Des siècles après, quand les chrétiens reliront ces vieilles prophéties, ils diront : bon sang, mais c’est bien sûr ! Il s’agit de Jésus ! C’est Lui, le Prince de la Paix, envoyé pour mettre fin au désordre du monde. Oui, sauf que l’esclavage, la tyrannie et la guerre sont loin d’être supprimées. Je n’ai pas besoin de vous faire une longue liste des horreurs dont on parle quotidiennement dans les journaux, à la radio ou à la télé. Il suffit de penser au drame qui s’est passé à Berlin ces derniers jours qui a réveillé tant de mauvais souvenirs chez nous. Alors, une question se pose inévitablement : Dieu aurait-il raté son coup ? La venue du Prince de la Paix a-t-elle été un échec ? Certains le pensent et disent : il est mort le prince de la Paix. Il avait peut-être de belles idées, il faisait peut-être de belles choses, mais il n’aura pu parler et agir que 3 ans et il a été mis à mort, finissant lamentablement, presque seul sur une croix.

Oui, c’est vrai, n’empêche qu’il a donné une impulsion absolument décisive au monde. Vous en voulez une preuve ? On s’est mis à compter les années à partir de cet événement. Il y a eu un avant et un après Jésus-Christ. Comme pour dire que le monde après Jésus n’a plus rien à voir avec le monde avant Jésus. Mais vous allez me dire : pourtant, rien n’a changé ! Les esclavages de toutes sortes, les tyrannies et les guerres ou le terrorisme ne se sont jamais aussi bien portés. C’est vrai aussi ! Pourtant, nul ne peut contester que l’histoire, quand elle parle de l’événement le plus essentiel, compte les années à partir de la venue de Jésus dans le monde. Ils sont nombreux ceux qui ont essayé de supprimer cette manière de faire, pensons à la Révolution Française, mais ça ne marche jamais de manière durable. Il n’est pas possible d’effacer cet événement de l’arrivée du Fils de Dieu dans l’histoire tant il aura marqué un tournant décisif.
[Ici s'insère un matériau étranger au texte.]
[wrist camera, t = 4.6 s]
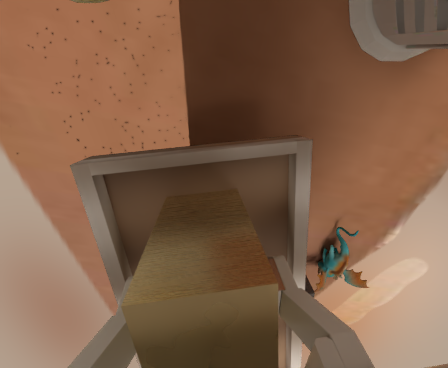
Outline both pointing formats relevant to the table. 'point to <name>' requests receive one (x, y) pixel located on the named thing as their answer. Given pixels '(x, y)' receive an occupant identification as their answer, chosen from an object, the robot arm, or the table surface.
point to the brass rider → (204, 288)
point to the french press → (399, 27)
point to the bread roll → (88, 1)
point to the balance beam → (201, 183)
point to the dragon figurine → (338, 265)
Alors s’il y a encore des choses qui vont mal et parfois très mal comme ces temps, c’est uniquement, comme je le disais déjà il y a quelques semaines, parce que certains ont décidé de se faire complices du mal. Jésus, le Prince de la Paix, est bien venu pour éradiquer le mal. Mais, hélas, régulièrement, il y en a qui décident de se faire complices du mal pour l’aider à renaître de ses cendres. Bien sûr, parmi les complices du mal, il y a les terroristes, les dictateurs, les exploiteurs, et, comme le dit le Pape François qui est pourtant si bon, ceux-là auront à répondre devant Dieu de leurs actes. Mais hélas, ils sont bien plus nombreux les complices du mal puisque, vous et moi, nous venons rallonger la liste. Oui, tous, à certains moments, nous nous faisons complices du mal quand nous refusons le pardon, quand nos cœurs restent fermés aux appels des plus démunis, quand nous ne vivons pas dans l’amour.

Mais la Bonne Nouvelle, c’est que vous êtes là, signe que cette situation ne vous convient pas ! Vous, comme moi, nous rêvons d’autre chose que nous faire complices du mal, nous rêvons de devenir les complices du Prince de la Paix. Nous ne sommes pas venus dans cette église uniquement pour entendre des chants traditionnels de Noël, nous ne sommes pas uniquement venus par tradition. Nous sommes venus parce qu’au fond de nous, il y a cet immense désir de mettre fin à nos complicités avec le mal, de nous engager plus résolument à devenir les complices du Prince de la Paix.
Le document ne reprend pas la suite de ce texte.